Что требуется ->
Воспроизведите без изменений часть отрывка о христианском милосердии у Ницше и Бунюэля, начиная со слов «Немецкий мыслитель выделяет» и заканчивая словами «косвенной, прикрытой форме.».

Приведённый отрывок ->
:::
BECTH. МОСК. УН-ТА. CEP. 7. ФИЛОСОФИЯ. 2008. № 6

ЭТИКА П.А. Максимова

ПАРАДОКСЫ ХРИСТИАНСКОГО МИЛОСЕРДИЯ В ФИЛОСОФИИ Ф. НИЦШЕ И ТВОРЧЕСТВЕ Л. БУНЮЭЛЯ

Фридрих Ницше (1844—1900) — немецкий философ, один из родоначальников философии жизни, в рамках которой жизнь представляется первичной реальностью, целостным органическим процессом, основное свойство которого — это природный эгоизм витальных сил. B случае Ницше эта реальность выступает в форме «воли к власти».

Немецкий мыслитель выделяет два основных типа морали — мораль «господ» и мораль «рабов», различия которыж определяются различиями в понимании добра и зла. Важно, что мораль, поскольку она является выражением жизни, не может не выражать ее эгоистическую сущность. Выражается эта сущность, согласно Ницше, в двух видах морали по-разному: если адепты первой творят подлинные ценности, утверждают свою индивидуальность, т.е. действуют напрямую и открыто, то приверженцы второй эти ценности извращают, свои жизненные инстинкты проявляют в косвенной, прикрытой форме.

С определением морали «рабов» связано понятие «ressentiment» (механизм рессентимента: первичными здесь являются эмоции злобы, стыда, вызванные унижением достоинства человека, причем унижением закономерным, затем наступает вторичное переживание эмоций, связанных с обидой, трансформация их в желание мести, которая усиливается завистью к силе обидчика; понимание того, что месть не может быть осуществлена в силу того, что обижаемый «достоин» унижения; человек вознаграждает себя воображаемой местью, которая переворачивает реальную шкалу ценностей и сильного объявляет нравственно слабым, он, сильный, непременно дождется своей кары если не на этом, то на том свете. Слабый же провозглашается сильным, носителем добра, которое будет вознаграждено), полное воплощение которого, по мнению философа, можно наблюдать в христианской религии, так как главным образом под ее воздействием и сформировалась мораль рабов. Следовательно, подвергая критике рабскую мораль, Ницше обрушивается прежде всего на мораль христиан-

скую. У Ницше имелись основания для ее критики. На заре христианской истории наделение бедняков добродетелями могло иметь положительную направленность хотя бы в том смысле, что у них появилась призрачная возможность высказаться, заявить о себе, указать благополучным сословиям на свои человеческие права. Но в дальнейшем прежде всего у самих бедняков сформировалось мнение, что и этими правами они обладают в силу своего бедственного положения. Такая позиция не могла не привести к психологии иждивенца.
:::
Данные ->
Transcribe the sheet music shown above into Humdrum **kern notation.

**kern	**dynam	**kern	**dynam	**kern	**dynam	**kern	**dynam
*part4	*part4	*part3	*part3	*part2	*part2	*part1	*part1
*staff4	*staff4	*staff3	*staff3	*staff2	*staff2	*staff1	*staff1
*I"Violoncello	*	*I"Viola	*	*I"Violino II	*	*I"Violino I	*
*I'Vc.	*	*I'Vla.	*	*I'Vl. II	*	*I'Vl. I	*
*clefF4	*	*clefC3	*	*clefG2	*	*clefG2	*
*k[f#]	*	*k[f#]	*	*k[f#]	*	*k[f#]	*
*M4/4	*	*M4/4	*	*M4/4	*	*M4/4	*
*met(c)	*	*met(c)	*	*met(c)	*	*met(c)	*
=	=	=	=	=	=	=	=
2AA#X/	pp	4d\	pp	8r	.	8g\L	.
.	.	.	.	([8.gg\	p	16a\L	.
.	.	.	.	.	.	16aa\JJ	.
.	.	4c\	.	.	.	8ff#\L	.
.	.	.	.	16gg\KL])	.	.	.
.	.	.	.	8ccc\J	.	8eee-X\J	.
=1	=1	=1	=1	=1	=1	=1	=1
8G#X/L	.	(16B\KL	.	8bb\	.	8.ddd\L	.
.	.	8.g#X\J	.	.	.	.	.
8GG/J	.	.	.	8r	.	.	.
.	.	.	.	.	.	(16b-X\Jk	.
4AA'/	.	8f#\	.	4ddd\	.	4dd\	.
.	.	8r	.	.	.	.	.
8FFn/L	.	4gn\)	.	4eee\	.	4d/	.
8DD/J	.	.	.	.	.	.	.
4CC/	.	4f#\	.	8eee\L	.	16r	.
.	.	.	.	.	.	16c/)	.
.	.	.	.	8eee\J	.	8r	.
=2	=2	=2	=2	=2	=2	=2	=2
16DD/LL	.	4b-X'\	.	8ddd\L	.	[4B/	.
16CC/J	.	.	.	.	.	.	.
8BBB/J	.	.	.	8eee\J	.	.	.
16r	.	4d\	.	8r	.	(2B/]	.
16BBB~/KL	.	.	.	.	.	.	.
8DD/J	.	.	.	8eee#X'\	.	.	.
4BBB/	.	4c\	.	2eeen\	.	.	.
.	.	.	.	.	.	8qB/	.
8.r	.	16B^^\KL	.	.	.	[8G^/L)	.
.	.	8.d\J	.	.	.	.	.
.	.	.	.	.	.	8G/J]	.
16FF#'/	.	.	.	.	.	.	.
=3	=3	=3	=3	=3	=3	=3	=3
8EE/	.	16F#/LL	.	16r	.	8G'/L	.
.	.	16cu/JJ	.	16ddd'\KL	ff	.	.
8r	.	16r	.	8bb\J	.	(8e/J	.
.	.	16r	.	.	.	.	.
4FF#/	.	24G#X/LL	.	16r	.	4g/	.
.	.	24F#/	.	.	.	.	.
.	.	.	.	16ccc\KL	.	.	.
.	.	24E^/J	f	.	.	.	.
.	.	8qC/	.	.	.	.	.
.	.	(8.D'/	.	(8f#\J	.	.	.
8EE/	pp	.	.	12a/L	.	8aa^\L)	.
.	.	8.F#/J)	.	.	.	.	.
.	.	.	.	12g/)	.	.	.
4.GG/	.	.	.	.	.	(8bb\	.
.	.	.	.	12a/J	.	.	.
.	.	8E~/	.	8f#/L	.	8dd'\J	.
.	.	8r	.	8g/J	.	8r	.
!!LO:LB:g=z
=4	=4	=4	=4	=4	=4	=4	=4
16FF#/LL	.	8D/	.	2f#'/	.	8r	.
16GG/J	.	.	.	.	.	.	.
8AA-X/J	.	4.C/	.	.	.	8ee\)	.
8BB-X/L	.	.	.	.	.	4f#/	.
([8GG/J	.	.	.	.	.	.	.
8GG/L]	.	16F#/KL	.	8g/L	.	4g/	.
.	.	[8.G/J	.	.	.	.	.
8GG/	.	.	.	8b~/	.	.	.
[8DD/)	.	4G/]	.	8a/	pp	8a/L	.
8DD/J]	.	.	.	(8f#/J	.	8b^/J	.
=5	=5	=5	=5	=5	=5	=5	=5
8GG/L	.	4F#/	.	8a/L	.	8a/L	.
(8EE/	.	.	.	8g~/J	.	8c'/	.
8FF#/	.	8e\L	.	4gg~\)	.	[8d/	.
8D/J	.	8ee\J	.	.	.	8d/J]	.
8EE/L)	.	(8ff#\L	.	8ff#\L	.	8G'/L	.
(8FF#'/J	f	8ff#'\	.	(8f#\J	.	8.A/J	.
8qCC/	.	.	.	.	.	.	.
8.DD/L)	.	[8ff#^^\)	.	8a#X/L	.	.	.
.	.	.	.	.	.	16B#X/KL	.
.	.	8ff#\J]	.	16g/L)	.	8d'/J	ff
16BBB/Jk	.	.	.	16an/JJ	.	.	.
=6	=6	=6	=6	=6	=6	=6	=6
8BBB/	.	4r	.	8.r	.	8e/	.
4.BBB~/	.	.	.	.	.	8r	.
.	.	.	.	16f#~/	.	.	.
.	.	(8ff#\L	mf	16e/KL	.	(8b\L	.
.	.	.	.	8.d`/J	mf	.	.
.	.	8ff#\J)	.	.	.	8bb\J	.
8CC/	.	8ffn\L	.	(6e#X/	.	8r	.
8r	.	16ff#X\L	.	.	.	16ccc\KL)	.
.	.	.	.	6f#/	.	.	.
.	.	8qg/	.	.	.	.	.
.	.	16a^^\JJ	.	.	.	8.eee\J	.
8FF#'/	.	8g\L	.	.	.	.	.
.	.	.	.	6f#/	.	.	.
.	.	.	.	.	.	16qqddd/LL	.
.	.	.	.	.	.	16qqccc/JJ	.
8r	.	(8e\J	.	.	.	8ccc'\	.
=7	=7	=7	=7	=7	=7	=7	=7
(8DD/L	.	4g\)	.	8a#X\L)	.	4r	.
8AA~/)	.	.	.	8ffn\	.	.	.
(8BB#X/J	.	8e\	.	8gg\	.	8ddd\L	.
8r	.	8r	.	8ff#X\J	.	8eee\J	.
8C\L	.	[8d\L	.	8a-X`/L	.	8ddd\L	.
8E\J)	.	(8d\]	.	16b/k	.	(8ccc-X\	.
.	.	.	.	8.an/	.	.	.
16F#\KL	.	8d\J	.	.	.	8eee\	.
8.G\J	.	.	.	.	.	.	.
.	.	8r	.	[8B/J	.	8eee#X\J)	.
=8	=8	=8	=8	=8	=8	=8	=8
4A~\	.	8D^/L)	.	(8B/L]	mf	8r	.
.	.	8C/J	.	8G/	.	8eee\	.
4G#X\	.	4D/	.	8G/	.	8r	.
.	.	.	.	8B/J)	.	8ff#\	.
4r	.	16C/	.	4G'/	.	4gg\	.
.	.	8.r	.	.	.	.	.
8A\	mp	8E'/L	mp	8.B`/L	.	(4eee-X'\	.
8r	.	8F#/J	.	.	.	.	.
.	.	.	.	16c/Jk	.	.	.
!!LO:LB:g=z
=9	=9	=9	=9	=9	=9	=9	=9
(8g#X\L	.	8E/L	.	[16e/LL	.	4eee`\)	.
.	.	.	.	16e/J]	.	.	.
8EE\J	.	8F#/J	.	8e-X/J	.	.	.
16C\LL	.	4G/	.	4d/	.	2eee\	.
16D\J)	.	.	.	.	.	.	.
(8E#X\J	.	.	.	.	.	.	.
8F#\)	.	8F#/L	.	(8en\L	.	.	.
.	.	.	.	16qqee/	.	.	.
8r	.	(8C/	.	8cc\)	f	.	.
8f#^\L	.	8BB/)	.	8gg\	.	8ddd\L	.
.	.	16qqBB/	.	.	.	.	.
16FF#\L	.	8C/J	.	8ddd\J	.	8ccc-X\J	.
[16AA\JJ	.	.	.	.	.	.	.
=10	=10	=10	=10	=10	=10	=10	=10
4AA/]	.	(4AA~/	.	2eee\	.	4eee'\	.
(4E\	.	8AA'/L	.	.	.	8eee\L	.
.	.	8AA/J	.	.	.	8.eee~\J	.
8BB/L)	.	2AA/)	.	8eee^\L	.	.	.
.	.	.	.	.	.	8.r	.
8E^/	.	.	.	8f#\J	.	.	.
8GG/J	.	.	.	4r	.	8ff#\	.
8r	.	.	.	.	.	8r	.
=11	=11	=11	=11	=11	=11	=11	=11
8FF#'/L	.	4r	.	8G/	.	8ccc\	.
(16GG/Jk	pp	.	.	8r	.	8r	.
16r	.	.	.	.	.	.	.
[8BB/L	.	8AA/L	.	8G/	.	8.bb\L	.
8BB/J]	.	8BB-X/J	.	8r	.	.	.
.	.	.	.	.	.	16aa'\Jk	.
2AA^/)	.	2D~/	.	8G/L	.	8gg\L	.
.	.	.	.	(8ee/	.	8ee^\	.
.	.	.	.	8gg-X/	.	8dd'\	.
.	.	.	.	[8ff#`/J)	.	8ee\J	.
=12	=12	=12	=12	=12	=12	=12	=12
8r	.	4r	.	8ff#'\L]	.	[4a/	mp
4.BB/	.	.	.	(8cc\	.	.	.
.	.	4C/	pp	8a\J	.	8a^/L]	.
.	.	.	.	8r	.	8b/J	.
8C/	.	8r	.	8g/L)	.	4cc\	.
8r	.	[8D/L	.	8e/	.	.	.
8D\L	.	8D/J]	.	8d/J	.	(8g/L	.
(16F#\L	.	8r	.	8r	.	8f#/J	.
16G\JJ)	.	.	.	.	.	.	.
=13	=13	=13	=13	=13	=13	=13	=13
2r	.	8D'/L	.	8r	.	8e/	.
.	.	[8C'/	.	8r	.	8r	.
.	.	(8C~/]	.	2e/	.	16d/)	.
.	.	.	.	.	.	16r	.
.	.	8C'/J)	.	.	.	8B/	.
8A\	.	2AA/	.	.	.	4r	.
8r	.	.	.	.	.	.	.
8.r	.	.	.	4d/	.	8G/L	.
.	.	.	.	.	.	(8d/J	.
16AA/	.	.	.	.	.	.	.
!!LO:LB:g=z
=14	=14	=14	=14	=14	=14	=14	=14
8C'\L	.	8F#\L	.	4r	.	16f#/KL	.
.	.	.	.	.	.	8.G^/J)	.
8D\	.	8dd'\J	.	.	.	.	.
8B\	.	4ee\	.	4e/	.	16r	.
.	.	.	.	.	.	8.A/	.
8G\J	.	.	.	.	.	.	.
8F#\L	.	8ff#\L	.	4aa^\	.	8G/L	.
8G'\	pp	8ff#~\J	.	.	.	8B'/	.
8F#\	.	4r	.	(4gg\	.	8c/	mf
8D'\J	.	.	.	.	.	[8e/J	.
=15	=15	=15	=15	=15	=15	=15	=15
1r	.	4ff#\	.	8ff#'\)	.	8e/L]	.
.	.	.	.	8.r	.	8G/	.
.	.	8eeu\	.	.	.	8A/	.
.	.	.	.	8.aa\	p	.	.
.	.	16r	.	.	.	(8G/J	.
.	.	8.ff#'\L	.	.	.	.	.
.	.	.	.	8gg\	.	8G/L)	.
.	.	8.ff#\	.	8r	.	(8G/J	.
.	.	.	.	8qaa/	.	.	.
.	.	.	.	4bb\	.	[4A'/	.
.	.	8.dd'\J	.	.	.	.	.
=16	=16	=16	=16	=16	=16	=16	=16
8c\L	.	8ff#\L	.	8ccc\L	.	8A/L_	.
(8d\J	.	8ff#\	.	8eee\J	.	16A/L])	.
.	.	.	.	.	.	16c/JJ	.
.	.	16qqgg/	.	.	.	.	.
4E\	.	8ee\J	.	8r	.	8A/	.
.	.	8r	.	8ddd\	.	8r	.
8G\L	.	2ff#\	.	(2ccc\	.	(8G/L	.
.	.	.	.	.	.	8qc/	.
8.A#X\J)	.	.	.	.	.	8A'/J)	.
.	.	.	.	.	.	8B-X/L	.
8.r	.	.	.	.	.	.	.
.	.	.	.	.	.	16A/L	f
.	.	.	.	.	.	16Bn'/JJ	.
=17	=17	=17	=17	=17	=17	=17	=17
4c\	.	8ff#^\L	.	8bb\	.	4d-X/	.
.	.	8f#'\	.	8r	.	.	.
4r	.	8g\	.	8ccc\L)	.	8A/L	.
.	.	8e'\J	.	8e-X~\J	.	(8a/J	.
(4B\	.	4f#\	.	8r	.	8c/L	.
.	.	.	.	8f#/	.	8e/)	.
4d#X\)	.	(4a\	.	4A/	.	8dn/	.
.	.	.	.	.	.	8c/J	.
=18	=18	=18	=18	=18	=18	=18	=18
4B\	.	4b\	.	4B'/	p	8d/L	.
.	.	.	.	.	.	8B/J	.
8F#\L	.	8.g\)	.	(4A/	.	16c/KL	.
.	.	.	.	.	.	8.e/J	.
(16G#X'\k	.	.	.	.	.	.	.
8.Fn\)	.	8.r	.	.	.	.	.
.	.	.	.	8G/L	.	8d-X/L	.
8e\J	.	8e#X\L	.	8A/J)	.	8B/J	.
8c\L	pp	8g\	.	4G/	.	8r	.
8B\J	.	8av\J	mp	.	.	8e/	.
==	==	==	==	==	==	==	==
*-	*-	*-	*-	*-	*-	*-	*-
:::
Письменное решение ->
Немецкий мыслитель выделяет два основных типа морали — мораль «господ» и мораль «рабов», различия которыж определяются различиями в понимании добра и зла. Важно, что мораль, поскольку она является выражением жизни, не может не выражать ее эгоистическую сущность. Выражается эта сущность, согласно Ницше, в двух видах морали по-разному: если адепты первой творят подлинные ценности, утверждают свою индивидуальность, т.е. действуют напрямую и открыто, то приверженцы второй эти ценности извращают, свои жизненные инстинкты проявляют в косвенной, прикрытой форме.